There was much discussion that night about the matter of Milva’s hunter’s name. Jaskier had initially insisted that since hunter’s names were a northern custom only the northerners should have a say, but since that left only Geralt, Ciri, and Jaskier himself to decide Milva’s name he was quickly outvoted. Then they became embroiled in a heated debate as to the exact moment they had gone from “warband” to “tribe” without noticing, and whether deeds done before that nebulous point could be considered for naming purposes.

Milva sat silently, watching the others debating the matter with a stunned expression. Finally she spoke up, interrupting Cahir and Jaskier arguing about whether fighting the Dragons on the river or the Crocodiles at the Stone Place was the greater show of prowess, while Lem insisted that _her_ favorite memory of Milva was when she had attacked both Geralt and Cahir at once when they’d fought just before reaching the Crown of the World.
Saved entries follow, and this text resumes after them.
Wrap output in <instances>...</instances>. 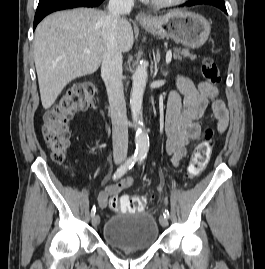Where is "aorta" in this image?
<instances>
[{
    "instance_id": "aorta-1",
    "label": "aorta",
    "mask_w": 265,
    "mask_h": 269,
    "mask_svg": "<svg viewBox=\"0 0 265 269\" xmlns=\"http://www.w3.org/2000/svg\"><path fill=\"white\" fill-rule=\"evenodd\" d=\"M147 78V65L145 63H140L133 75L132 90L130 95L132 119L137 126L135 155L138 158H145L149 150V137L143 128L144 125L142 119V102Z\"/></svg>"
}]
</instances>
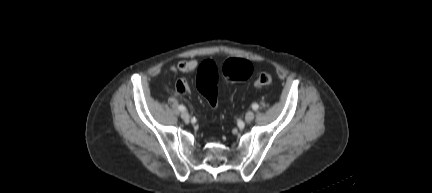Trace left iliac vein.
I'll use <instances>...</instances> for the list:
<instances>
[{
  "instance_id": "1",
  "label": "left iliac vein",
  "mask_w": 432,
  "mask_h": 193,
  "mask_svg": "<svg viewBox=\"0 0 432 193\" xmlns=\"http://www.w3.org/2000/svg\"><path fill=\"white\" fill-rule=\"evenodd\" d=\"M254 117H255L254 112H253V111H248V112L246 113V115H245V120H246L247 122H251V121L254 119Z\"/></svg>"
}]
</instances>
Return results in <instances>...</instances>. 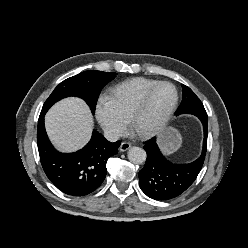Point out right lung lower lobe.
Listing matches in <instances>:
<instances>
[{"label": "right lung lower lobe", "mask_w": 248, "mask_h": 248, "mask_svg": "<svg viewBox=\"0 0 248 248\" xmlns=\"http://www.w3.org/2000/svg\"><path fill=\"white\" fill-rule=\"evenodd\" d=\"M45 114L41 111L37 128L38 151L45 174L65 194L85 196L92 193L105 179L107 160L117 154L120 142L111 143L93 131L91 140L83 149L70 154L60 153L46 134Z\"/></svg>", "instance_id": "1"}]
</instances>
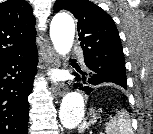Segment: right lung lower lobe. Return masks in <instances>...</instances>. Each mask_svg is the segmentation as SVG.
Listing matches in <instances>:
<instances>
[{
  "label": "right lung lower lobe",
  "instance_id": "98d812e1",
  "mask_svg": "<svg viewBox=\"0 0 153 134\" xmlns=\"http://www.w3.org/2000/svg\"><path fill=\"white\" fill-rule=\"evenodd\" d=\"M37 47L0 62V134H27Z\"/></svg>",
  "mask_w": 153,
  "mask_h": 134
}]
</instances>
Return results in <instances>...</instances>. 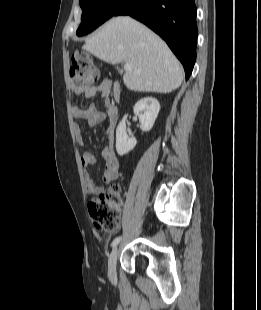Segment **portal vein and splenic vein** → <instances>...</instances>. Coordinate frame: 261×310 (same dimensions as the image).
I'll list each match as a JSON object with an SVG mask.
<instances>
[{
    "label": "portal vein and splenic vein",
    "mask_w": 261,
    "mask_h": 310,
    "mask_svg": "<svg viewBox=\"0 0 261 310\" xmlns=\"http://www.w3.org/2000/svg\"><path fill=\"white\" fill-rule=\"evenodd\" d=\"M131 69V65L130 64H125L124 65V70L125 71H128V70H130Z\"/></svg>",
    "instance_id": "18ae733b"
}]
</instances>
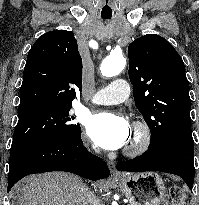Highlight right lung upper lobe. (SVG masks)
I'll return each instance as SVG.
<instances>
[{
	"instance_id": "right-lung-upper-lobe-1",
	"label": "right lung upper lobe",
	"mask_w": 199,
	"mask_h": 205,
	"mask_svg": "<svg viewBox=\"0 0 199 205\" xmlns=\"http://www.w3.org/2000/svg\"><path fill=\"white\" fill-rule=\"evenodd\" d=\"M81 86L82 59L73 32H47L28 53L18 110L72 104Z\"/></svg>"
}]
</instances>
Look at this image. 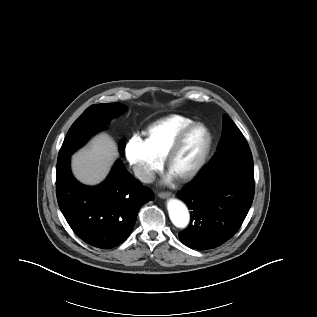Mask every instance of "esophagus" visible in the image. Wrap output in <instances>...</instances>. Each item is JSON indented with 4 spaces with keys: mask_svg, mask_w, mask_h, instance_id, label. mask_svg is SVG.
<instances>
[{
    "mask_svg": "<svg viewBox=\"0 0 317 317\" xmlns=\"http://www.w3.org/2000/svg\"><path fill=\"white\" fill-rule=\"evenodd\" d=\"M171 195H172V194H171L170 192H160V193L158 194V196H159L160 198H163V199L169 198Z\"/></svg>",
    "mask_w": 317,
    "mask_h": 317,
    "instance_id": "obj_1",
    "label": "esophagus"
}]
</instances>
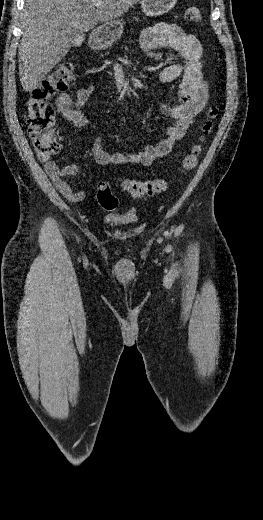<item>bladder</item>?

“Freedom-in-Flight,” Milva said, then looked embarrassed. “I know it isn’t customary, to choose your own name, but that’s what I want to be called."

“Then Freedom-in-Flight it is,” Geralt said solemnly, and they all toasted Milva's new name.

“Well that’s settled, then,” Cahir said, cutting off Lem’s insincere complaints that her suggestion ‘Strikes-At-Brawling-Fools” hadn’t even been properly considered.

“Not quite,” Regis said. “If we’re to be a tribe, there’s another name we must decide on. A warband may know itself only as ‘us’ or ‘our warband,’ but a proper tribe must have a proper name for itself.”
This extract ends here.